What this task involves:
Reproduce the text from the data with every instance of "landscaping" changed to "gardening" and everything else unchanged. Omit the pictures from your answer.

Page images and their extracted text
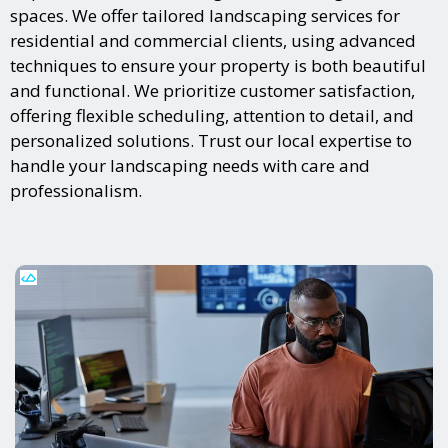
spaces. We offer tailored landscaping services for
residential and commercial clients, using advanced
techniques to ensure your property is both beautiful
and functional. We prioritize customer satisfaction,
offering flexible scheduling, attention to detail, and
personalized solutions. Trust our local expertise to
handle your landscaping needs with care and
professionalism.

Output:
spaces. We offer tailored gardening services for
residential and commercial clients, using advanced
techniques to ensure your property is both beautiful
and functional. We prioritize customer satisfaction,
offering flexible scheduling, attention to detail, and
personalized solutions. Trust our local expertise to
handle your gardening needs with care and
professionalism.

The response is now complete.